● Record excerpts:
========================================================================
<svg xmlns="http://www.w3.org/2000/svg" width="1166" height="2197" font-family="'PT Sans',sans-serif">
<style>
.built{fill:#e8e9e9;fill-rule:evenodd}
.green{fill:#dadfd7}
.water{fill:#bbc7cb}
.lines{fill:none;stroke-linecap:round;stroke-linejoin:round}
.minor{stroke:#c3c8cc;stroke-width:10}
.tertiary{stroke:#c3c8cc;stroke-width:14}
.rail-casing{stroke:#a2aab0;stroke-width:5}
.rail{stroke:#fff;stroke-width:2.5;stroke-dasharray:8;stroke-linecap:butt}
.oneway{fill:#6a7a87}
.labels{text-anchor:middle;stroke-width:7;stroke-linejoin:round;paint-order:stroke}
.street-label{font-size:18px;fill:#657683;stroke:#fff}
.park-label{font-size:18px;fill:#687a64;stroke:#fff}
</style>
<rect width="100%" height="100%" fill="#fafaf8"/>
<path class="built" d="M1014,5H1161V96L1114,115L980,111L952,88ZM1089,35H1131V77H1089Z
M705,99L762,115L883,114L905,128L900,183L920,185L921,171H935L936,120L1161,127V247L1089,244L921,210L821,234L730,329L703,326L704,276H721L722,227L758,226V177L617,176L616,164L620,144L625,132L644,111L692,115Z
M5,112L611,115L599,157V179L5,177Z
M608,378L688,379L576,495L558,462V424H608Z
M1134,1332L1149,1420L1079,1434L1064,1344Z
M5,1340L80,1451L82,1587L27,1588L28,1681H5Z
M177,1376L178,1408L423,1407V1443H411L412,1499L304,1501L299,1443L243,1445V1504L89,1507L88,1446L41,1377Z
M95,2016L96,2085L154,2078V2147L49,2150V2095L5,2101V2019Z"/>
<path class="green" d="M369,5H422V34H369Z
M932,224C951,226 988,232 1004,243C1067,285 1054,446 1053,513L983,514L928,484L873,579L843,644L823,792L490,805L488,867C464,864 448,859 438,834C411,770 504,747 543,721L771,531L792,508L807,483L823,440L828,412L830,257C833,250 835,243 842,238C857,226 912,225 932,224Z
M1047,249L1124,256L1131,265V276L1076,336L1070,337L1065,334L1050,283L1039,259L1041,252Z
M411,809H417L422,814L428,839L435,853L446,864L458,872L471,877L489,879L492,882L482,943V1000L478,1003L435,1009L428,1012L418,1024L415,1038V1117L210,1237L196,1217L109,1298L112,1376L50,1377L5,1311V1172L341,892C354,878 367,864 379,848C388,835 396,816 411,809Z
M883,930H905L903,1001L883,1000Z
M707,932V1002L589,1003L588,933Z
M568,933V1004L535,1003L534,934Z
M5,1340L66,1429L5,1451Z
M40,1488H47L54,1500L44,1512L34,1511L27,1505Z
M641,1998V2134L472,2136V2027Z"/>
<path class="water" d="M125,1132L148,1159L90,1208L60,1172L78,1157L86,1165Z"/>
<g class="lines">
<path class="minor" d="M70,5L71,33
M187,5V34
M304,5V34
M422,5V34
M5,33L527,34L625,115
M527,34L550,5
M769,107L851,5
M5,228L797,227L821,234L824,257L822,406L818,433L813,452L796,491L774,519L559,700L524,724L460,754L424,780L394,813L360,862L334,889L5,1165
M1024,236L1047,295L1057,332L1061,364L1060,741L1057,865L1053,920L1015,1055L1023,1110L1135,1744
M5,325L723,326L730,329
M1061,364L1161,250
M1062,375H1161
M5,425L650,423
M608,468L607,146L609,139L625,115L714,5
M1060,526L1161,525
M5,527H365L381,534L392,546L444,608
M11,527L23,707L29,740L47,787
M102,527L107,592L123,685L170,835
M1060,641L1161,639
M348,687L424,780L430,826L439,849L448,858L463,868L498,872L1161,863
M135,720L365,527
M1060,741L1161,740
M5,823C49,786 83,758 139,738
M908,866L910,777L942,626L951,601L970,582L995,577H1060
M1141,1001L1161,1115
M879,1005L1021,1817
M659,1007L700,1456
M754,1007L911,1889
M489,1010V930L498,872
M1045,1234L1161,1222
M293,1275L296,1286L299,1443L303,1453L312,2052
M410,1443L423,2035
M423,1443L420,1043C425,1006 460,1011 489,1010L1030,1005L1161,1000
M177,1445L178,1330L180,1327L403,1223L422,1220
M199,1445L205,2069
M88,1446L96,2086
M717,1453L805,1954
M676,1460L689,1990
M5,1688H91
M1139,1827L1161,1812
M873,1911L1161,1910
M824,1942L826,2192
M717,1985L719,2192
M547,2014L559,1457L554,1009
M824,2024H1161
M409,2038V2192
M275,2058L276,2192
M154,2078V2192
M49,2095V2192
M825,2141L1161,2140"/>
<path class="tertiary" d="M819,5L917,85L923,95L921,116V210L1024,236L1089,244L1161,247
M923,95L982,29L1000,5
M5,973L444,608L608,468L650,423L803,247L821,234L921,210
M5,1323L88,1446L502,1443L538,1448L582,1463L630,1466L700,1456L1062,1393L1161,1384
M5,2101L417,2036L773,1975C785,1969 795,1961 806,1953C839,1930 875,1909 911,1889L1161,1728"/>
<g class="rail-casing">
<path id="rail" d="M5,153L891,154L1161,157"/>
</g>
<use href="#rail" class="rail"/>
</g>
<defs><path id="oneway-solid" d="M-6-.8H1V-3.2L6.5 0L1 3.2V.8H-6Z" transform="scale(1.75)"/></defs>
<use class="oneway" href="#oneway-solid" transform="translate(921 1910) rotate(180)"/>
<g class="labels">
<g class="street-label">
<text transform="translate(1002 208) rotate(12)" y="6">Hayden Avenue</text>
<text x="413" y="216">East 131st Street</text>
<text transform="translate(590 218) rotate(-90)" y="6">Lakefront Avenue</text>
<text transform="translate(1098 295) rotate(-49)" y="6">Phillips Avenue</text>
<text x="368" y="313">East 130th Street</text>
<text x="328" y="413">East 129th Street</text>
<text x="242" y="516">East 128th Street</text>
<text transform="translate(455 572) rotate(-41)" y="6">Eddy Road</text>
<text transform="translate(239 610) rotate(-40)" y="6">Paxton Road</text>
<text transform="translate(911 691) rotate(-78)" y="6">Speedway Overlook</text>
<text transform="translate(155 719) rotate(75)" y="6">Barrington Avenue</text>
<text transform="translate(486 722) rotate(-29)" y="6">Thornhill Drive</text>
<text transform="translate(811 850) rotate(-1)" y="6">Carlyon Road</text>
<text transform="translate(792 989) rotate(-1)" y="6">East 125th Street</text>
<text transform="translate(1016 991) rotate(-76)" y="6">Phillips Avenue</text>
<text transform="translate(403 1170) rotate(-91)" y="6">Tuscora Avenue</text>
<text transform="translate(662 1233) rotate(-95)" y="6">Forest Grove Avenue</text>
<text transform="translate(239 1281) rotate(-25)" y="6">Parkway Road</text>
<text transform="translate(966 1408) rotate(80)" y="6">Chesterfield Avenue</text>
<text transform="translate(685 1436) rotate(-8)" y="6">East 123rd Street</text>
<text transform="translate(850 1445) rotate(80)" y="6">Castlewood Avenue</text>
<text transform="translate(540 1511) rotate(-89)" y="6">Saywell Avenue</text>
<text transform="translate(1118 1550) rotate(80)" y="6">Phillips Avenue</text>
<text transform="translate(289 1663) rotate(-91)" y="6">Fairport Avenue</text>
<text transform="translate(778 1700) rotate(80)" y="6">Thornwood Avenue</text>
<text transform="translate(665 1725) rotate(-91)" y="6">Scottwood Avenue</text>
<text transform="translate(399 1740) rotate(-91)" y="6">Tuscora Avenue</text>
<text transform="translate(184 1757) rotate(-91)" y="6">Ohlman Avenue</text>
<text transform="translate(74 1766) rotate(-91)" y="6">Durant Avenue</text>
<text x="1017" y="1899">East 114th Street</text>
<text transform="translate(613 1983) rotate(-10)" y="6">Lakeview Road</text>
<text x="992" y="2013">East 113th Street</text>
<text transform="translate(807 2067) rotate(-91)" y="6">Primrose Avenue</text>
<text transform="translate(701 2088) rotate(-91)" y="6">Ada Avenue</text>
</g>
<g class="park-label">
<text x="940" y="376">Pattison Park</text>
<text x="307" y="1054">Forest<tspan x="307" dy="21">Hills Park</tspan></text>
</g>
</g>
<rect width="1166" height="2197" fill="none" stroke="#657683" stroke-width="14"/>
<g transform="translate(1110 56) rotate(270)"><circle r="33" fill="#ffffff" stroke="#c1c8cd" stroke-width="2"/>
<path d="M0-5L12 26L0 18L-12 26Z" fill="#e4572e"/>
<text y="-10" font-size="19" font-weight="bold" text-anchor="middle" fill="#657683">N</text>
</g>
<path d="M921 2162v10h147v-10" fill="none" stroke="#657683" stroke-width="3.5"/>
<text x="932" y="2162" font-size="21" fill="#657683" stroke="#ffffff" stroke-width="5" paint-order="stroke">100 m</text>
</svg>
========================================================================
From the records above, pull out every line containing the word "middle".

.labels{text-anchor:middle;stroke-width:7;stroke-linejoin:round;paint-order:stroke}
<text y="-10" font-size="19" font-weight="bold" text-anchor="middle" fill="#657683">N</text>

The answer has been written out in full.